[DATA TO USE Boundary: Start]
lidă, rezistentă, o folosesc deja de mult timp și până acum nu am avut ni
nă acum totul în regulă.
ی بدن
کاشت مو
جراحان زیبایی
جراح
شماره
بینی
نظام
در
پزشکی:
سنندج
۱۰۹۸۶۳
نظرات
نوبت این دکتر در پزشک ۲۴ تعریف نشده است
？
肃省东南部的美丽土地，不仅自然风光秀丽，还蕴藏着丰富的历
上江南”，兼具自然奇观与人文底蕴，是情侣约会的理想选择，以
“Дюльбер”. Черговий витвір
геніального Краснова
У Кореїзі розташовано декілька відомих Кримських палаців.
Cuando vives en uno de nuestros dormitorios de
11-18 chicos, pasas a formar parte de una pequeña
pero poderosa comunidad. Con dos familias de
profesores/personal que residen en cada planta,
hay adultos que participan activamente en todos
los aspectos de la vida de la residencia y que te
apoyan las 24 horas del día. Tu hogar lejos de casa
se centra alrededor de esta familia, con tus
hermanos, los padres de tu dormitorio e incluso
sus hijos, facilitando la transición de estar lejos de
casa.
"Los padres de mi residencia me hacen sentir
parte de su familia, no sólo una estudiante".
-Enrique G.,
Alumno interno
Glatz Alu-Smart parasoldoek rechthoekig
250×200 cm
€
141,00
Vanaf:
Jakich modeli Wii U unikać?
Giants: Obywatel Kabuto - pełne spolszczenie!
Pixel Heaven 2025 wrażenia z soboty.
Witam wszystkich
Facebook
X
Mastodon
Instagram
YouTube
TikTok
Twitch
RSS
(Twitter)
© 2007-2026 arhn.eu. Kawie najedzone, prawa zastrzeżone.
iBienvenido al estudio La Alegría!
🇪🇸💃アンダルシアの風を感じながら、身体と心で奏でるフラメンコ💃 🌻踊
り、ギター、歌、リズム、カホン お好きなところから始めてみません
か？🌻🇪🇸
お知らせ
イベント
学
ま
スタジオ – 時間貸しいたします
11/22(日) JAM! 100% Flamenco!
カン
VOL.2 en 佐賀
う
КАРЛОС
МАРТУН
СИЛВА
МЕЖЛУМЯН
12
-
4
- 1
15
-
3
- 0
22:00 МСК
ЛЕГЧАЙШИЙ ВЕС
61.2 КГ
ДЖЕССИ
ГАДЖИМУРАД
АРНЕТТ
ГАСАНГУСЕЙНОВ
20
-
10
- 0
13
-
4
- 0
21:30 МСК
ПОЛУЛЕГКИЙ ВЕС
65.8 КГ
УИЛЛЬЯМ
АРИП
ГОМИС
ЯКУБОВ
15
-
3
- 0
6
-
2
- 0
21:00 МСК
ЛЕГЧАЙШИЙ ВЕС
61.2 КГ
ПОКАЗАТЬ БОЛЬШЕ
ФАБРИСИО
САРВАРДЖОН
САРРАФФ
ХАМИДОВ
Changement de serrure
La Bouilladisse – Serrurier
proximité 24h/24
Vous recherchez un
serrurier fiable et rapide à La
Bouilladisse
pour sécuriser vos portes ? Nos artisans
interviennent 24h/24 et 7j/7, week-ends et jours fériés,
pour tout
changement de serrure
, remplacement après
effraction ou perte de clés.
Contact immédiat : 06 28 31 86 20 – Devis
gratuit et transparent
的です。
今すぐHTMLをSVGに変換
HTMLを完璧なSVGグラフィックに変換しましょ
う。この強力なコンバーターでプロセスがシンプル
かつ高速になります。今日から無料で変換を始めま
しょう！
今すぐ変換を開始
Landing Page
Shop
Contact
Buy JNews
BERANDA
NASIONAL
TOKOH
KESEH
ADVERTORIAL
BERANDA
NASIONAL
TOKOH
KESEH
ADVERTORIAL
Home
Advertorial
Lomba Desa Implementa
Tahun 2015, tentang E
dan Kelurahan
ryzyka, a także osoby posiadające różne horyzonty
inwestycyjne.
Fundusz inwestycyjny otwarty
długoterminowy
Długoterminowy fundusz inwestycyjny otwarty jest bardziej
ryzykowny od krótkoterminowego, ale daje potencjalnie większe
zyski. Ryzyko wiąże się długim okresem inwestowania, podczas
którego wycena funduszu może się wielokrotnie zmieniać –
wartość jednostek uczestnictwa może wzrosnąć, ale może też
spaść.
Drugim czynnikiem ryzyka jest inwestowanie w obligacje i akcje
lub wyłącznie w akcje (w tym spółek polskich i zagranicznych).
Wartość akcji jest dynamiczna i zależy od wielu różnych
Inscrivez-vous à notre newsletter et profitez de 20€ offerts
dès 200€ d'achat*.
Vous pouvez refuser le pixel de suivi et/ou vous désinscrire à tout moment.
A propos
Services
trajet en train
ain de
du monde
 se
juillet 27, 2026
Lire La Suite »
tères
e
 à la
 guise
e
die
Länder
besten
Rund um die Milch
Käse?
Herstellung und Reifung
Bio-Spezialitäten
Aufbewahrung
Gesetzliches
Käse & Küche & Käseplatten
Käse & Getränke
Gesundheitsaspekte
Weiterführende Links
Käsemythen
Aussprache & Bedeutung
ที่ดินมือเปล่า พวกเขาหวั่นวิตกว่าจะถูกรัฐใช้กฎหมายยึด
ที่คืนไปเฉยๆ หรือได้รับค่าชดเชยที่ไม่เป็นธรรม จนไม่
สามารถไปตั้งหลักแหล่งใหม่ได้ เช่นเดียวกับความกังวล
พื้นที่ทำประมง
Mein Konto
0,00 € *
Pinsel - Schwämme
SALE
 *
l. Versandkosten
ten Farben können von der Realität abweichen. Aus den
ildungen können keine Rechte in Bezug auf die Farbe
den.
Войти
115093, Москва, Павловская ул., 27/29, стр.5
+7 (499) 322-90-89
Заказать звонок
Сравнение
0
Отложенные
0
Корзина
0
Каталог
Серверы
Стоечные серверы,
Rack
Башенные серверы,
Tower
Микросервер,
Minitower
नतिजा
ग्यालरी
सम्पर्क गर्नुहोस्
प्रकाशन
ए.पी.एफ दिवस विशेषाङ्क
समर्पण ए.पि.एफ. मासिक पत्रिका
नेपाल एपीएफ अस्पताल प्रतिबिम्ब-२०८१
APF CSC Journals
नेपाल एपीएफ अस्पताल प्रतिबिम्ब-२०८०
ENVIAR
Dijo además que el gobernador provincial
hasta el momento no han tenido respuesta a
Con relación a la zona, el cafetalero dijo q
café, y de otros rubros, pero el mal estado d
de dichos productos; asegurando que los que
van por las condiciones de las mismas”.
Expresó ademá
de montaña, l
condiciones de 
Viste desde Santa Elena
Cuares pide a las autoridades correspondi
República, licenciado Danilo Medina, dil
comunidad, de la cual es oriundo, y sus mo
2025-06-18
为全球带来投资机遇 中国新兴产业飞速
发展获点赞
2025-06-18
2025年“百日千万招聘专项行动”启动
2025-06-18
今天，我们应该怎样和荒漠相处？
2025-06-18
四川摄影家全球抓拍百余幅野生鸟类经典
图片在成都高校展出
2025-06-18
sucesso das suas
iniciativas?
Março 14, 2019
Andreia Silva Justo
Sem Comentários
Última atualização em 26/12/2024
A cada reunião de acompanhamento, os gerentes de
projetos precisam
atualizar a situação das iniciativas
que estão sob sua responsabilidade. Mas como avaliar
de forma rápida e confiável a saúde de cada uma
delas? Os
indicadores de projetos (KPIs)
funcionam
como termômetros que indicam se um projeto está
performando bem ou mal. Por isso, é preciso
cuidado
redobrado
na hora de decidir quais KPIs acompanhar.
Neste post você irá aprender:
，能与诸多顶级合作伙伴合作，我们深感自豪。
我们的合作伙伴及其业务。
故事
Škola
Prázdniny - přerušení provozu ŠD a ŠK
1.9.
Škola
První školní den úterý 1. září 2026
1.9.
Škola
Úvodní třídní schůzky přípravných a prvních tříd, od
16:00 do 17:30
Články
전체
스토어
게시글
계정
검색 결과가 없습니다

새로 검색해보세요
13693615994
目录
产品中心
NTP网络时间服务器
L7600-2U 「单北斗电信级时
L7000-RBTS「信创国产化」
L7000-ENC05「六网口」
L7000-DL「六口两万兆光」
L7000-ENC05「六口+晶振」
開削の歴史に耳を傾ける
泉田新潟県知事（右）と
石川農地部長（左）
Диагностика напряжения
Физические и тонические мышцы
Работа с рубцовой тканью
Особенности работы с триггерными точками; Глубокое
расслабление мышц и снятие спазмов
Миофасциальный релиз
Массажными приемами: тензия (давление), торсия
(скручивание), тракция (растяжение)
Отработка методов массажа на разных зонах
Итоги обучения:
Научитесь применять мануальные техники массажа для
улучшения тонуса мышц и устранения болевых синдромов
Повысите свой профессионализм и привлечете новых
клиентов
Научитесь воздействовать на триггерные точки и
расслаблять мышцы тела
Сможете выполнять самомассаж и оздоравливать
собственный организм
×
[DATA TO USE Boundary: End]
◆ TASK PROMPT ◆
Express the material from its first line through the line containing "геніального Краснова" as a JSON list of strings, one string per line, omitting blank lines.

◆ REPLY ◆
[
  "lidă, rezistentă, o folosesc deja de mult timp și până acum nu am avut ni",
  "nă acum totul în regulă.",
  "ی بدن",
  "کاشت مو",
  "جراحان زیبایی",
  "جراح",
  "شماره",
  "بینی",
  "نظام",
  "در",
  "پزشکی:",
  "سنندج",
  "۱۰۹۸۶۳",
  "نظرات",
  "نوبت این دکتر در پزشک ۲۴ تعریف نشده است",
  "？",
  "肃省东南部的美丽土地，不仅自然风光秀丽，还蕴藏着丰富的历",
  "上江南”，兼具自然奇观与人文底蕴，是情侣约会的理想选择，以",
  "“Дюльбер”. Черговий витвір",
  "геніального Краснова"
]